Request →
Reproduce exactly the lines below, starting at the line that contains "f_number: 2.8" and ending with the last line of the records, both included; leave out any pictures.

(Stored data)
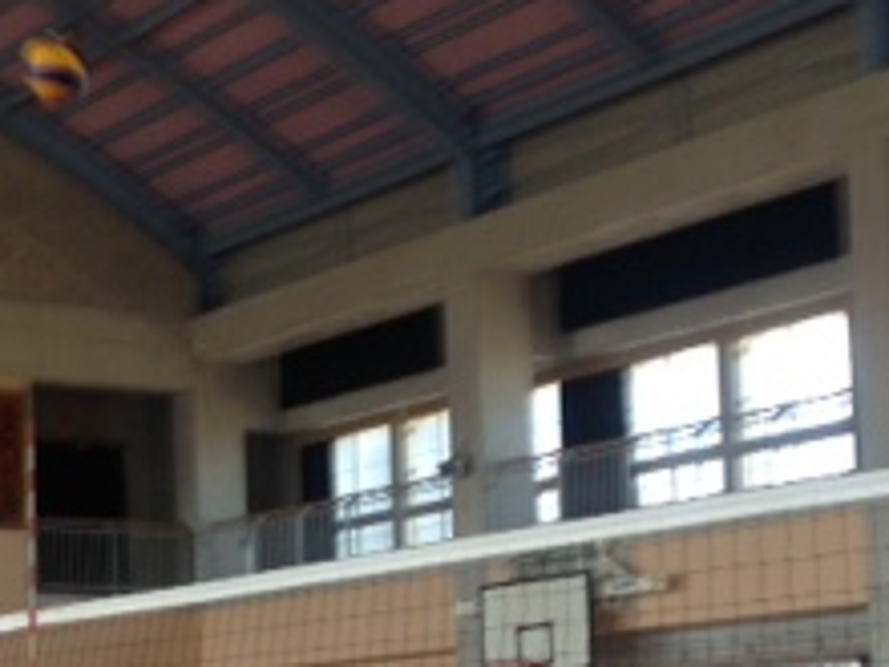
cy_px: 598
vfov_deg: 15.2
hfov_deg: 20.2
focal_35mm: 96
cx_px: 141
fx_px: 2465
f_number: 2.4
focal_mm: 4.12
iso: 50
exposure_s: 1/40
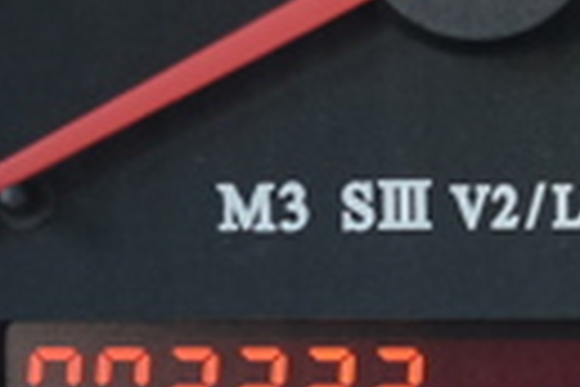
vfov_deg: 2.1
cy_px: 256
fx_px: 10777
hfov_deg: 3.1
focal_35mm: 669
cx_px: 373
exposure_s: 1/80
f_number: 3.6
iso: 640
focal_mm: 56
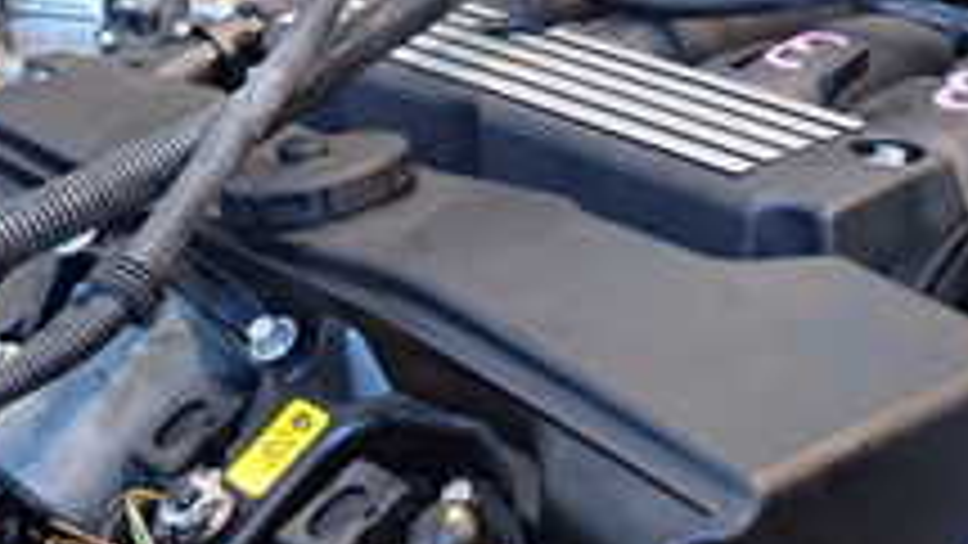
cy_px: 755
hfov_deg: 27.7
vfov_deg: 15.0
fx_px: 1951
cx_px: 635
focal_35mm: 76
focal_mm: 4.5
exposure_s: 1/30
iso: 640
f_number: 2
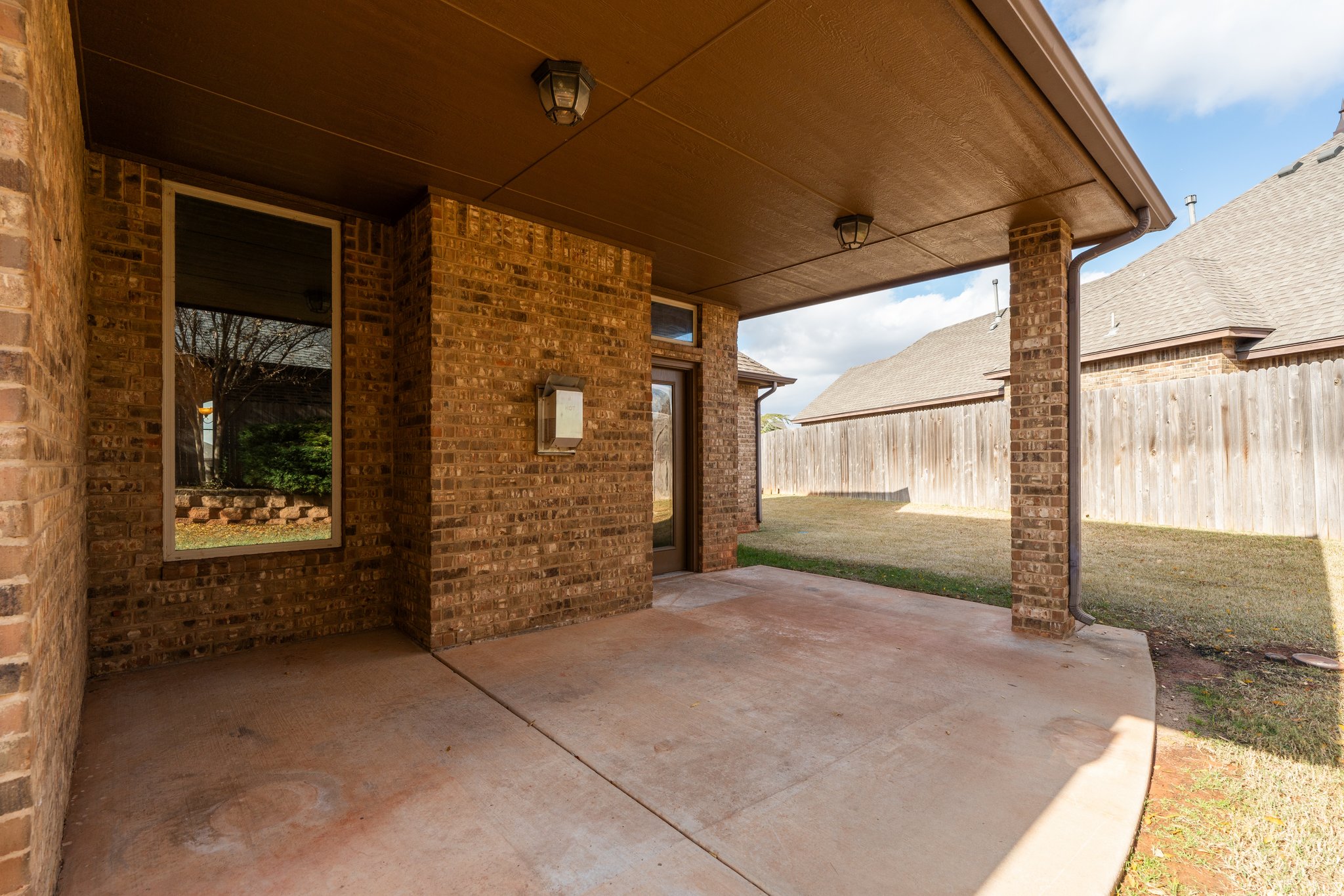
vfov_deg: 73.7
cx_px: 672
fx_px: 597
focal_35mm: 16
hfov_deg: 96.7
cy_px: 448
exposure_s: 1/200
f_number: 7.1
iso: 200
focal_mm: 16
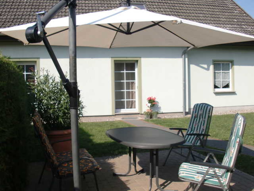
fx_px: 264
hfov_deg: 51.4
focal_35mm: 36
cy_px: 96
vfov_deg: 39.7
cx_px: 127
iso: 64
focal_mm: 6.3
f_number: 7.9
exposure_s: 1/160
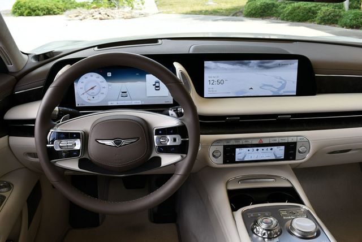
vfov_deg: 36.9
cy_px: 121
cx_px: 181
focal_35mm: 36
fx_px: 362
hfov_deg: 53.1
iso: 320
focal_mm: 18
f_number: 5.6
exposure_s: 1/250
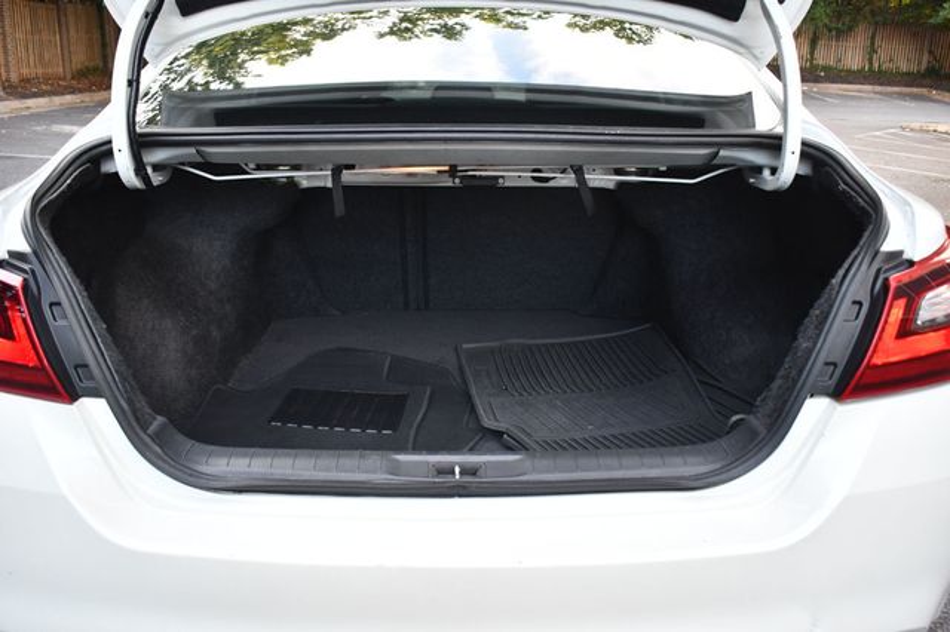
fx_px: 818
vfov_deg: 42.3
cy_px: 316
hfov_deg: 60.3
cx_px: 475
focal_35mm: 31
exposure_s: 1/250
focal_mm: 21
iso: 800
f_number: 3.8
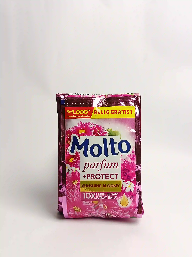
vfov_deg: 47.9
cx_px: 96
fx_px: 288
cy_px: 128
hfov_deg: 36.8
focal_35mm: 39
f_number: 1.7
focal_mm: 5.24
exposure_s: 1/100
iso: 122
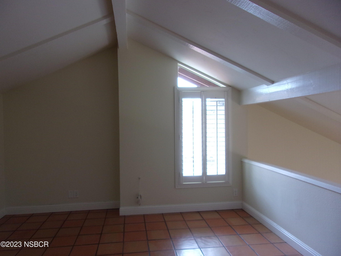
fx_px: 266
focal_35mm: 27
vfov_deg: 51.4
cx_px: 170
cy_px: 128
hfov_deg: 65.3
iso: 166
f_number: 3
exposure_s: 1/34
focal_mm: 4.9
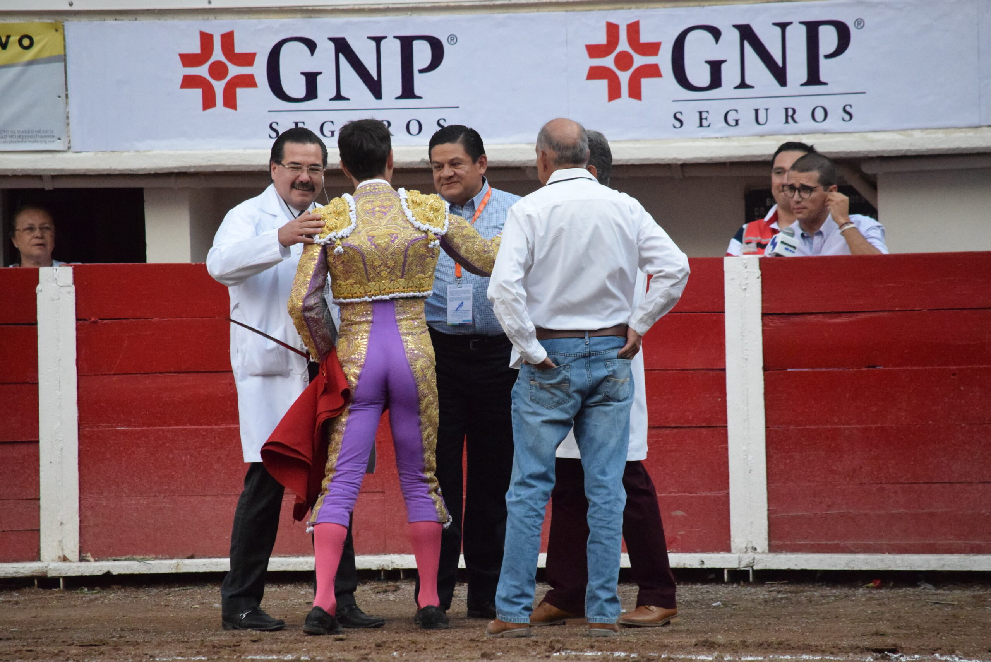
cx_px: 496
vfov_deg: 4.2
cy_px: 331
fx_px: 9091
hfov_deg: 6.2
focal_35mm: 330
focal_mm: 220
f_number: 5.3
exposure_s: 1/4000
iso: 7200
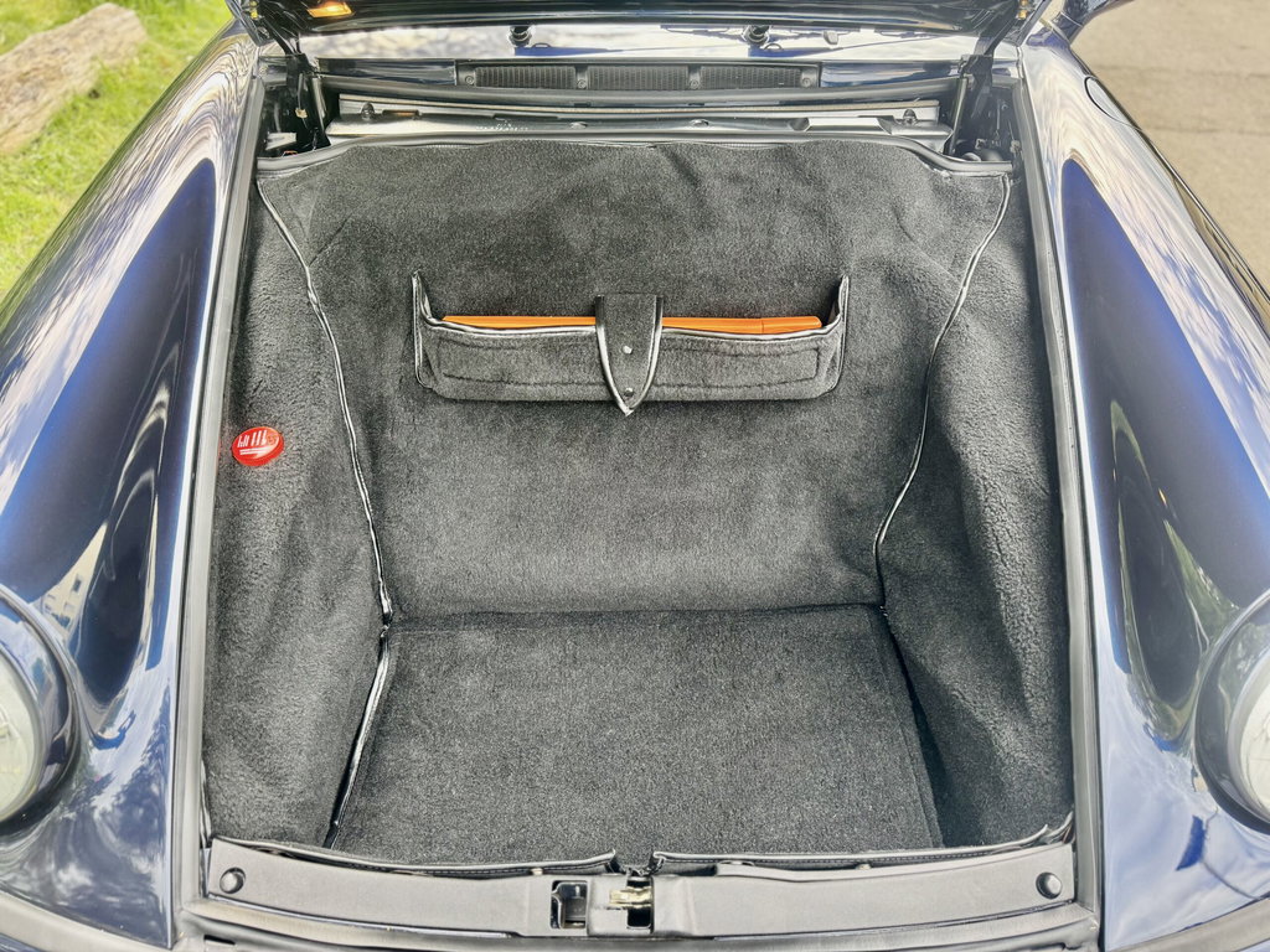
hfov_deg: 71.6
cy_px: 476
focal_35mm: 24
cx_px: 635
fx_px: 881
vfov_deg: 56.8
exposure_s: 1/121
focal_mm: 6.76
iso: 125
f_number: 1.78
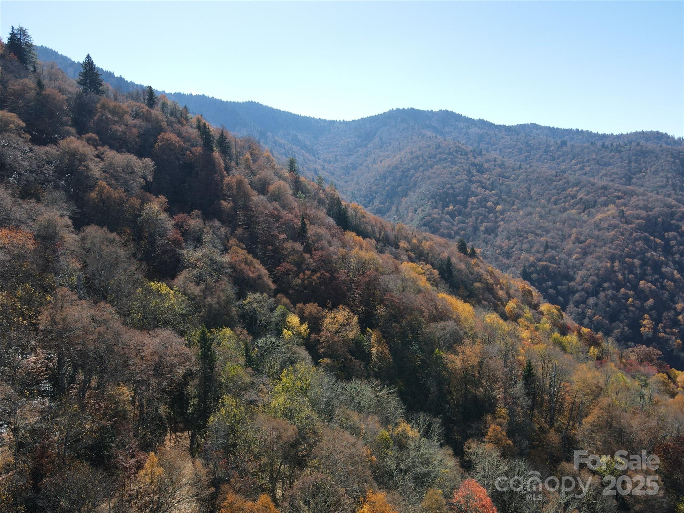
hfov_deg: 71.6
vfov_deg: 56.8
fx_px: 474
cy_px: 256
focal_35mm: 24
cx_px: 342
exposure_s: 1/350
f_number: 2.8
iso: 100
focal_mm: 4.5
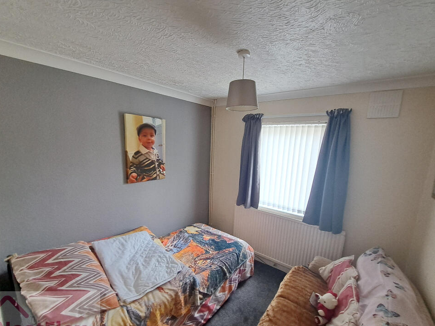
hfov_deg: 102.1
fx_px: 176
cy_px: 174
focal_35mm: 14
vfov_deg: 85.5
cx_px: 217
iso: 125
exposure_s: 1/50
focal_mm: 1.74
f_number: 2.2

Finished task →
f_number: 2.8
iso: 100
focal_mm: 4.5
hfov_deg: 102.1
fx_px: 176
cy_px: 174
focal_35mm: 14
vfov_deg: 85.5
cx_px: 217
iso: 125
exposure_s: 1/50
focal_mm: 1.74
f_number: 2.2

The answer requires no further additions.